Vchitect / Latte

Latte: Latent Diffusion Transformer for Video Generation.
Apache License 2.0
1.44k stars 147 forks source link

Batch Size Ablations #91

Closed fan23j closed 1 week ago

fan23j commented 2 weeks ago

Hi,

Thank you for your work and well-organized repo. Reading through the paper, I was unable to locate ablations on effect of batch size (or effective batch size) on the generation performance. Could you provide any insight into how batch size affects the quality of video generation? In particular if using effective batch size through gradient accumulation steps, would you increase the total training iters to compensate?
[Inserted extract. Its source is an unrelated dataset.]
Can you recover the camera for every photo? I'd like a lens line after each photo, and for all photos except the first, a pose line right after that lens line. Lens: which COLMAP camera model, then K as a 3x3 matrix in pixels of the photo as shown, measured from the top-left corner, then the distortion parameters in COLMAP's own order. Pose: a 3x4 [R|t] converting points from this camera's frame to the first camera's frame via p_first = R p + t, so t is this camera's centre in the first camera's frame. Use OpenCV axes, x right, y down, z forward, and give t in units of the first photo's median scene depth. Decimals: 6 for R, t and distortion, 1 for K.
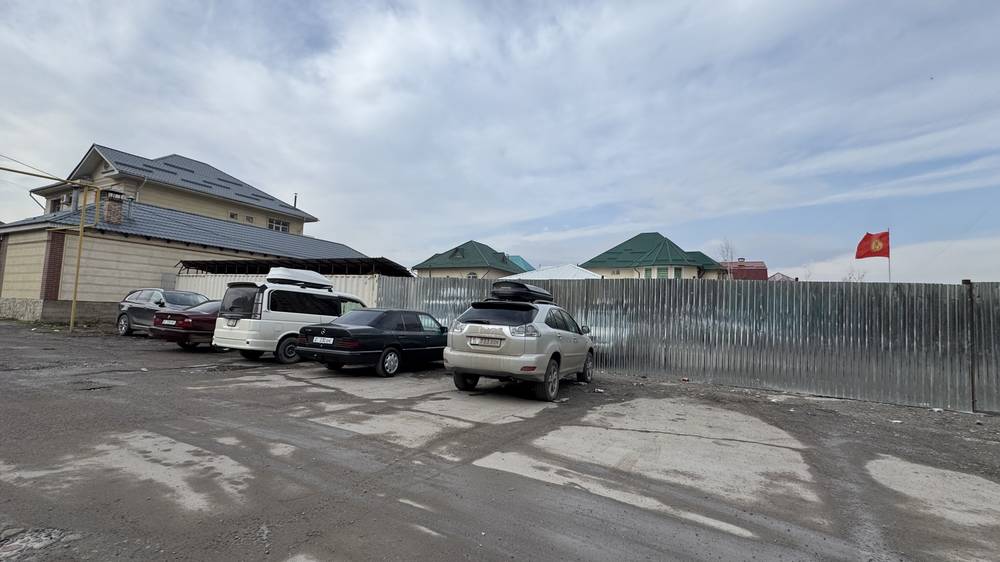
lens RADIAL K [[439.0, 0, 500.0], [0, 439.0, 281.0], [0, 0, 1]] dist [-0.002265, -0.000206]
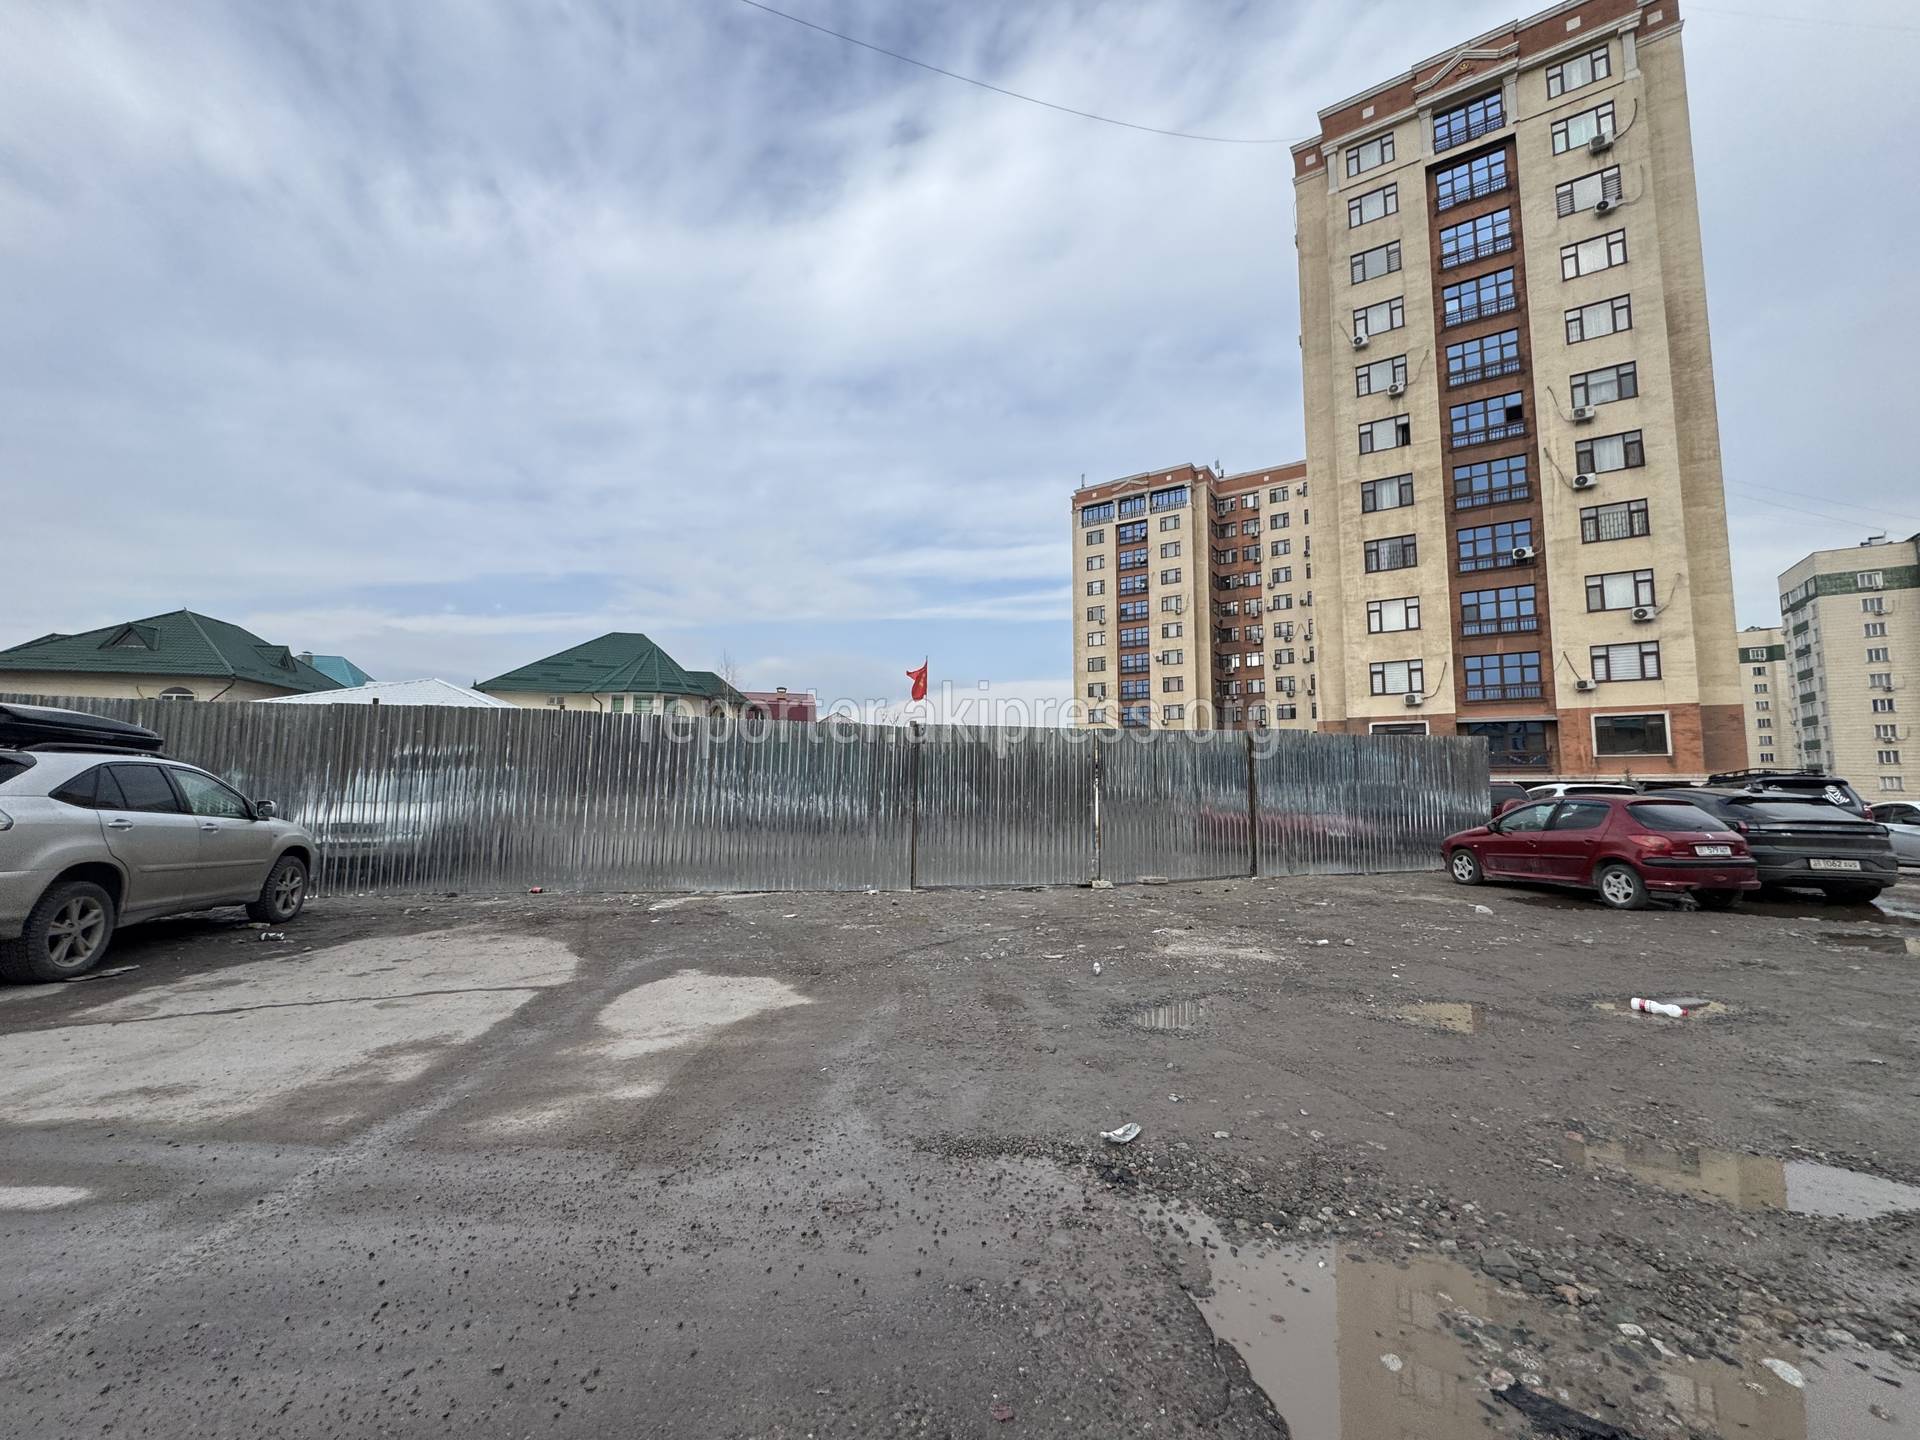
lens RADIAL K [[763.5, 0, 960.0], [0, 763.5, 720.0], [0, 0, 1]] dist [0.000663, -0.000014]
pose [[0.767632, 0.025297, 0.640392, 0.235902], [-0.023890, 0.999656, -0.010852, 0.008135], [-0.640446, -0.006968, 0.767972, -0.089906]]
Intuitively, it would be obvious that a higher batch size correlates with better performance (as shown through the efficacy of image-video joint training), but I was curious whether the benefits tapered off at all with the specific model size since the whole pipeline is relatively expensive to train, especially if we have to scale for gradient accumulation steps.

Thanks.

maxin-cn commented 1 week ago

Hi,

Thank you for your work and well-organized repo. Reading through the paper, I was unable to locate ablations on effect of batch size (or effective batch size) on the generation performance. Could you provide any insight into how batch size affects the quality of video generation? In particular if using effective batch size through gradient accumulation steps, would you increase the total training iters to compensate?

Intuitively, it would be obvious that a higher batch size correlates with better performance (as shown through the efficacy of image-video joint training), but I was curious whether the benefits tapered off at all with the specific model size since the whole pipeline is relatively expensive to train, especially if we have to scale for gradient accumulation steps.

Thanks.

Thanks for your interest. I also think a larger batch size leads to better performance. But in my experience so far, using gradient accumulative does not provide significant gains for text-to-video tasks.